YARGILAMA VE GEREKÇE :
Dava, mahrum kalınan kar kabı ve oluşan munzam zararın tahsili istemine ilişkindir.
Arabuluculuk son tutanağı, deney sonuç raporu, ihtarname örneği ve diğer bilgi belgeler dosyada mevcuttur.
Davalı vekilli süresinde vermiş olduğu cevap dilekçesinde; yetkili Mahkemenin Ankara Batı Asliye Tİcaret Mahkemesi olduğunu belirterek yetki ilk itirazında bulunmuştur.
İlk itirazlar HMK m. 116 hükmünde düzenlenmiştir.
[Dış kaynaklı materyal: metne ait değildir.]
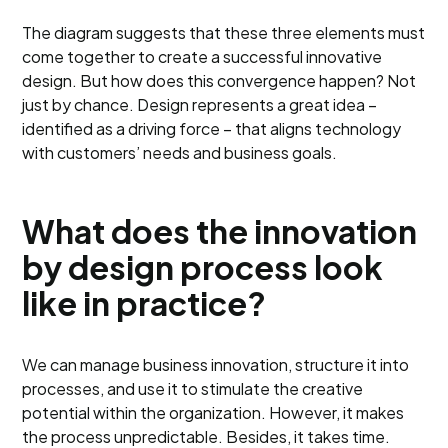
The diagram suggests that these three elements must
come together to create a successful innovative
design. But how does this convergence happen? Not
just by chance. Design represents a great idea –
identified as a driving force – that aligns technology
with customers’ needs and business goals.
What does the innovation
by design process look
like in practice?
We can manage business innovation, structure it into
processes, and use it to stimulate the creative
potential within the organization. However, it makes
the process unpredictable. Besides, it takes time.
Yapılan bu düzenleme uyarınca; kesin yetki kuralının bulunmadığı hallerde yetki itirazı ve uyuşmazlığın tahkim yolu ile çözümlenmesi gerektiği itirazı ilk itiraz olarak kabul edilmiştir. İlk itirazların hepsinin cevap dilekçesinde ileri sürülmesi zorunludur. İlk itirazlar dava şartlarından sonra incelenir. İlk itirazlar, ön sorunlar gibi incelenerek karara bağlanır (HMK m. 117).
6100 sayılı HMK hükümlerine göre; genel yetkili mahkeme, davalı gerçek veya tüzel kişinin davanın açıldığı tarihteki yerleşim yeri mahkemesidir (HMK 6/1). Sözleşmeden doğan davalar, sözleşmenin ifa edileceği yer mahkemesinde de açılabilir (HMK 10/1).
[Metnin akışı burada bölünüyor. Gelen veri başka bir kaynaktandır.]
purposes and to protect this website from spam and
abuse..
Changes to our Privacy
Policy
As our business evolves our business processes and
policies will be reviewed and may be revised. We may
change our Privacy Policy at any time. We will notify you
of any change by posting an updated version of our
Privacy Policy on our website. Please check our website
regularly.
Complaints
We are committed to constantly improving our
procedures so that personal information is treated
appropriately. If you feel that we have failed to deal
TBK’nın 89. maddesine göre borcun ifa yeri, tarafların açık veya örtülü iradelerine göre belirlenir. Aksine bir anlaşma yoksa, para borçları, alacaklının ödeme zamanındaki yerleşim yerinde, parça borçları, sözleşmenin kurulduğu sırada borç konusunun bulunduğu yerde, bunların dışındaki bütün borçlar, doğumları sırasında borçlunun yerleşim yerinde ifa edilir.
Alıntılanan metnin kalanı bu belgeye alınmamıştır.